Online codesign was better for ENSPIRE but required equipment, training, ongoing technical support
We had originally considered the possibility of holding in-person codesign meetings. We quickly realized that would not be feasible. We identified the following challenges to using in-person meetings for our project:
- Our codesigners were distributed over a large geographic area in each state. Bringing them together in person would have required a lot of travel time, and the travel burden may have prevented some codesigners from taking part.
- Expenses for meeting in person — such as travel costs, lodging, time from work, and childcare — would have quickly increased for the project and for individual codesigners.
- We were working with a low-wage workforce under immense strain due to staffing shortages. It would not have been feasible to ask people to take time off work to attend codesign meetings. Instead, they attended online after work, and some even attended while at work because they could get short-term coverage to take part.
The decision to meet online presented a unique set of planning considerations. We allocated resources for the following:
- Providing loaner iPads with data service to codesigners without adequate devices or internet service for meeting online
- Allocating staff to provide ongoing technical support for codesigners
- Training codesigners to use Zoom
- Training staff to use Zoom fluidly, including instruction on more complex meeting tools to make the meetings engaging and seamless
- Ensuring all materials were developed for an online environment
Engage, support, and build trust with codesigners

Orientation
- Would it be helpful to have a one-on-one orientation meeting with each of your codesigners before the start of the codesign sessions?
Communication
- Considering your codesigners, what are the best ways to communicate with them before and after codesign sessions if necessary? When will you ask them about their preferences for communication?
- What frequency of meeting reminders, if any, would your codesigners appreciate?
Meeting norms and icebreakers
- Will you suggest meeting norms with your codesign team(s), or ask them to suggest norms, or something else? How familiar will they be with this concept of “norms”?
- How often do you want to do icebreakers at the beginning of sessions, and how much time can you allocate for that?
Compensation
- How will you compensate codesigners — how much, through what mechanisms, and how will you describe the compensation?
Feeding your codesigners
- If you are meeting in person, will you provide food at codesign meetings? What logistical issues related to providing food will you consider and resolve in advance? If you are unable to share a snack or meal in person, how will you create a similar sense of community?

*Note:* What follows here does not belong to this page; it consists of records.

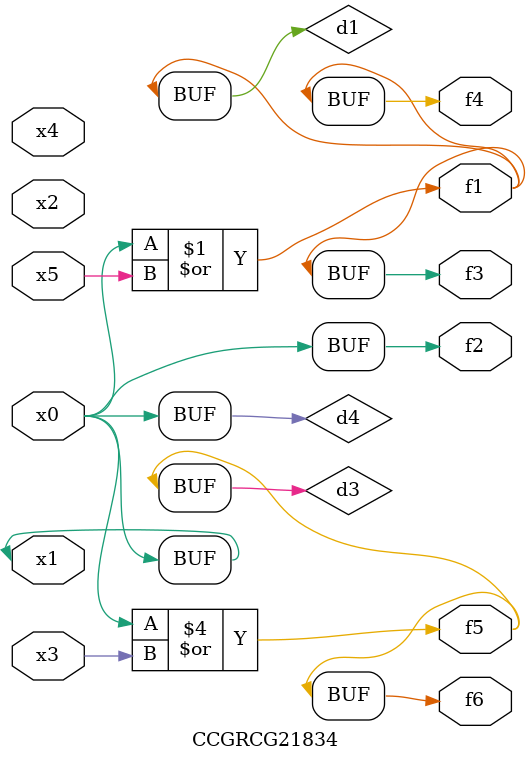
<source format=v>
module CCGRCG21834(
	input x0, x1, x2, x3, x4, x5,
	output f1, f2, f3, f4, f5, f6
);

	wire d1, d2, d3, d4;

	or (d1, x0, x5);
	xnor (d2, x1, x4);
	or (d3, x0, x3);
	buf (d4, x0, x1);
	assign f1 = d1;
	assign f2 = d4;
	assign f3 = d1;
	assign f4 = d1;
	assign f5 = d3;
	assign f6 = d3;
endmodule

</source>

ENSPIRE used phone calls, text reminders, meeting norms, icebreakers, payments, and meal coupons
Orientation phone calls
Before the first codesign session, every codesigner received a phone call from their staff co-facilitator who reviewed the purpose of codesign, discussed the virtual meetings and the need for online access, and answered codesigner questions. This was the first time we offered to provide technical support and identified any codesigners who would need equipment (an iPad) provided by our project to participate.

Hold regular codesign sessions

- How many days/weeks/months do you want to spend on codesign?
- How often will your codesign team(s) meet?
- How long will sessions be?
- What time of day and day of week make the most sense for your codesigners?